Asro Kamal Rokan yang juga Pemimpin Redaksi Jurnal Nasional  mengatakan itu usai Eka sidang promosi terbuka doktor hukum Universitas Pelita Harapan (UPH) Karawaci, Tangerang, dengan promotor Prof Dr Indriyanto Seno Adji SH MH.

Namun Eka dalam disertasinya bertajuk "Alasan Pembenar Tindakan Medik Menurut Undang-Undang Praktek Kedokteran dan Standar Operasional Prosedur Dalam Sengketa Hukum Malapraktik".

Menurut Asro, Eka sudah melakukan bedah batang otak sebanyak 23 pasien dan hal ini dianggap suatu yang mengandung resiko luar biasa karena menyangkut nyawa manusia.

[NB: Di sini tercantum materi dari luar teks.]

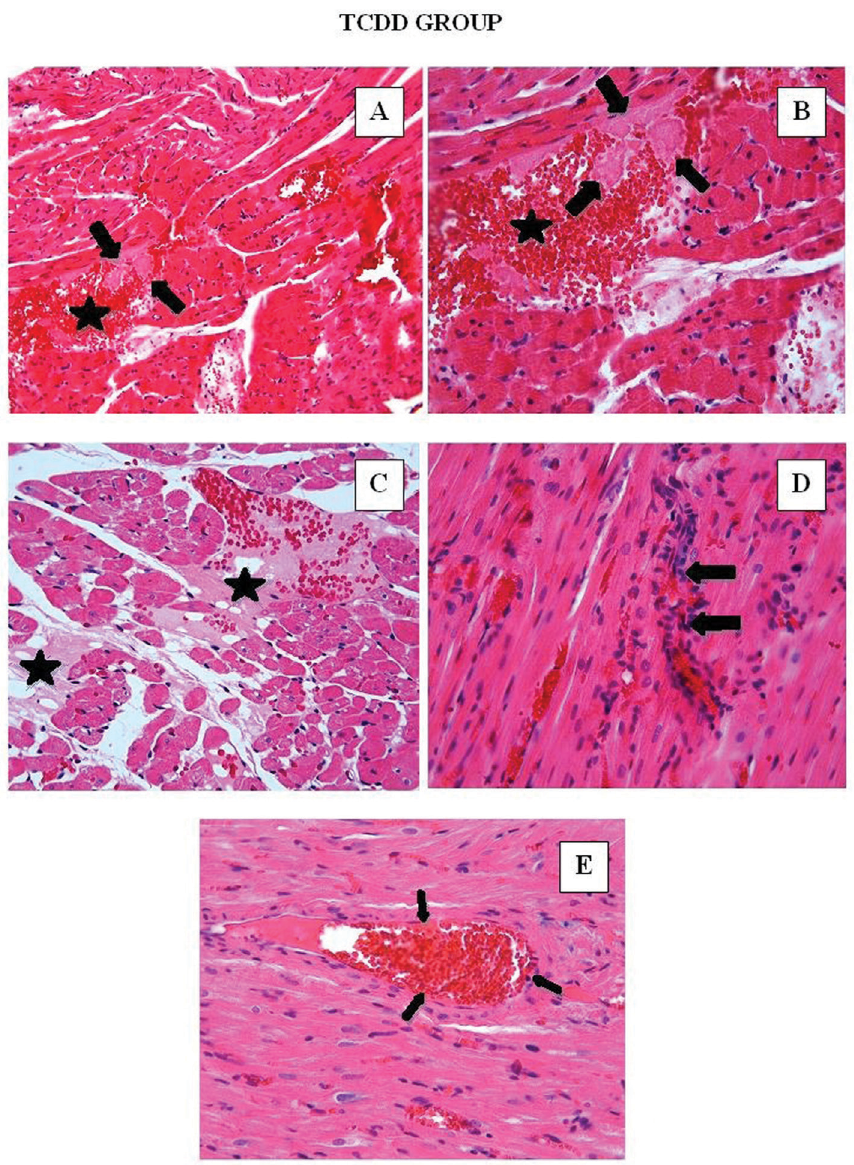
FIGURE 2 - TCDD group. Eosinophilic stained and pyknotic nuclei cells, necrosis (A,B), hemorrhage (A,B,C,D), mononuclear cell infiltration (D), oedema (arrows) (C), vascular congestion (E) and vacuolisation (C). A, B: H-E; X20, C, D, E: H-E;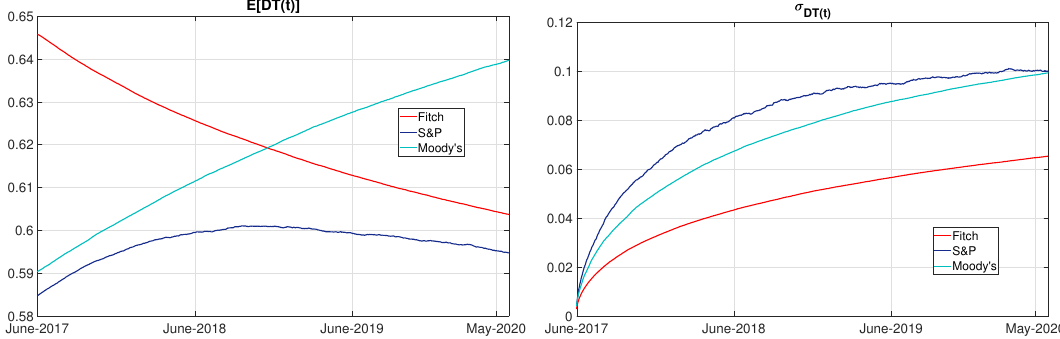
Figure 6. Expected value and standard deviation of DT ( t ) in Brexit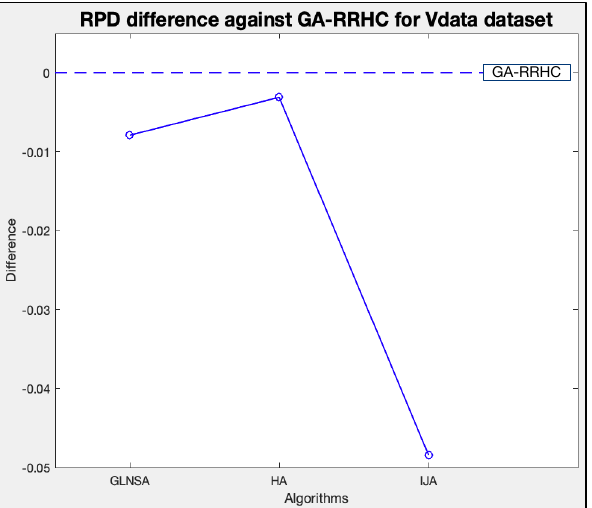
Figure 19. Comparison of the RPD difference per algorithm for the Vdata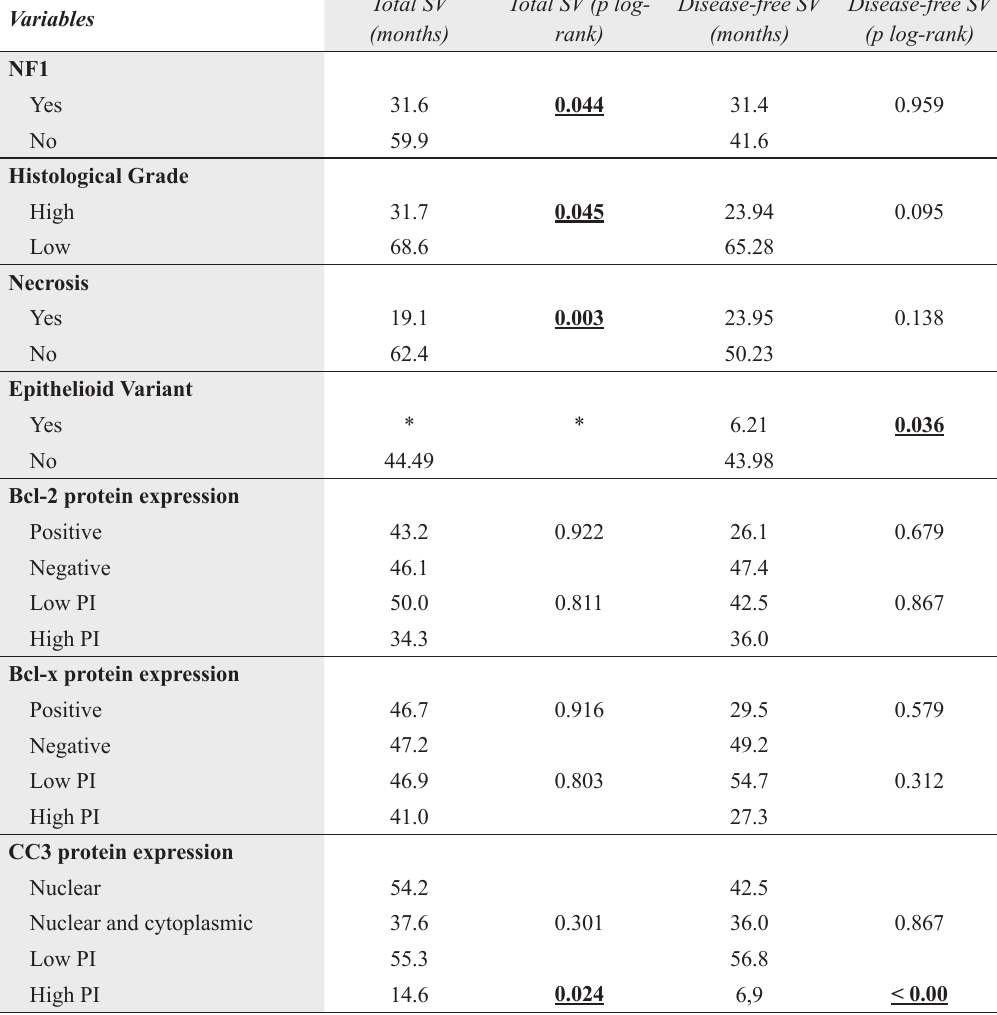
Results of the influence of variables on overall and disease-free survival in patients with malignant peripheral nerve sheath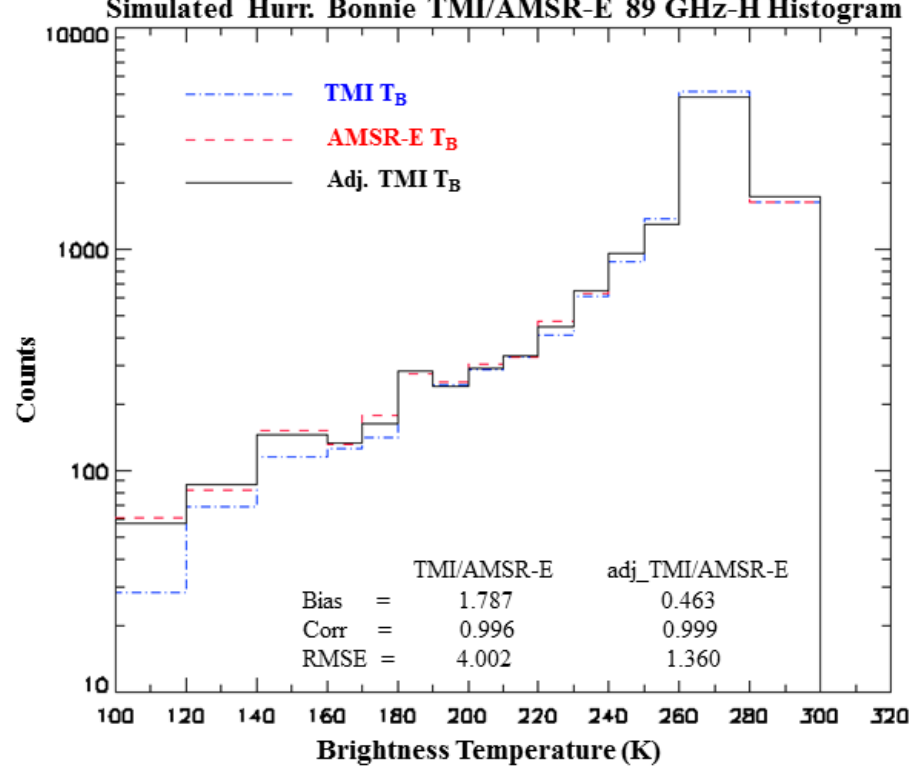
Figure 11. Histogram Comparison of the simulated TMI, adjusted TMI, and AMSR-E T for hurricane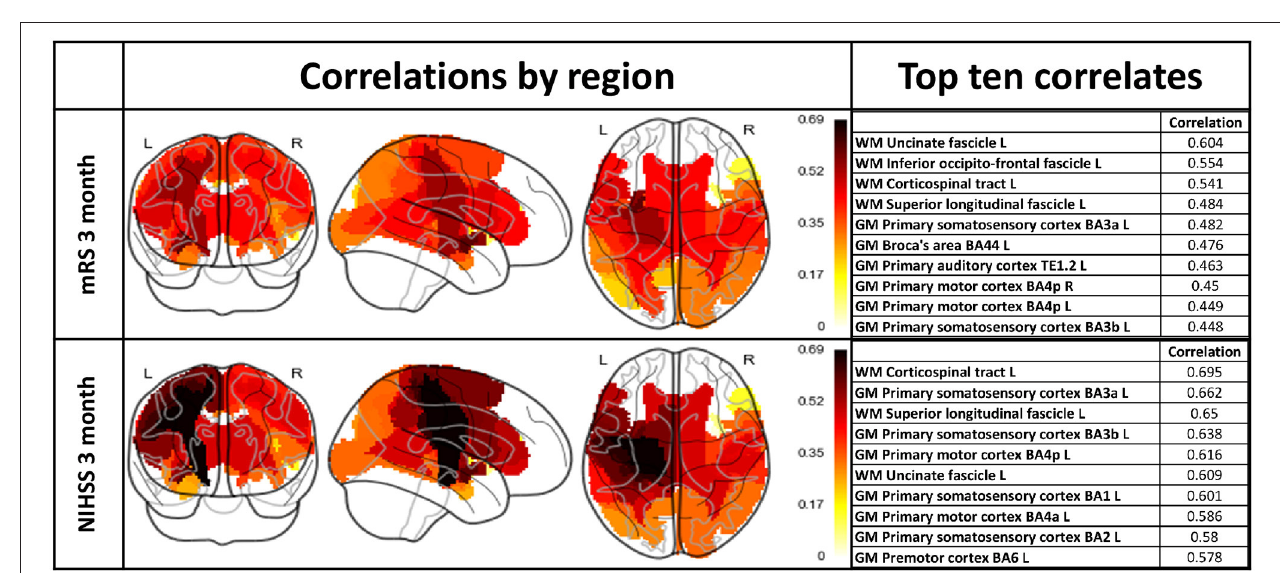
FIGURE 4 | Lesion load correlations with 3 month mRS and NIHSS scores including the whole patient cohort. Left column: Visualization of regional lesion load correlations with clinical assessments. Right column: Top ten correlating regions with respect to outcome scores.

Jika seorang dokter melakukan kesalahan sekecil apapun apalagi dalam membedah batang otak, maka resikonya adalah kematian.

Eka bukan saja meraih doktor pada disiplin ilmu hukum, melainkan juga memiliki gelar profesor medis dan sehari-hari adalah Dekan Fakultas Kedokteran UPH Karawaci.

Bahkan Eka menjadi dosen tamu pada sejumlah universitas di luar negeri seperti Amerika Serikat, Kanada, Australia dan Afrika.

Pria kelahiran Klaten, Jateng, 27 Juli 1958 dengan nama lahir Tjioe Tjay Kian itu tak pernah mengenal kata menyerah dalam melaksanakan tugas meski telah sekitar 6.000 pasien yang menjalani operasi otak.

Suami dari Hannah Kiati Damar itu dalam melayani pasien adalah hal utama dan dia tidak membedakan yang kaya maupun miskin, baginya pelayanan kesehatan adalah hak bagi semua orang.

Ketika ditanya tentang ambisinya meraih doktor bidang hukum itu, Eka mengatakan bahwa bila seorang dokter telah bekerja secara baik sesuai prosedur dan standar operasional tidak perlu gentar dalam melakukan kesalahan apalagi hingga ke pengadilan.

Praktik kedokteran tidak terlepas dari kelalaian dan perlu dikaji lebih serius dalam pandangan hukum kedokteran, sehingga memberikan kedudukan seimbang antara dokter dan pasien.

Sedangkan di Indonesia, katanya, masih terdapat kesenjangan antara harapan pasien dan keluarganya dengan hasil terapi medis yang tidak sesuai, terkadang menimbulkan praduga bahwa dokter melakukan malpraktik.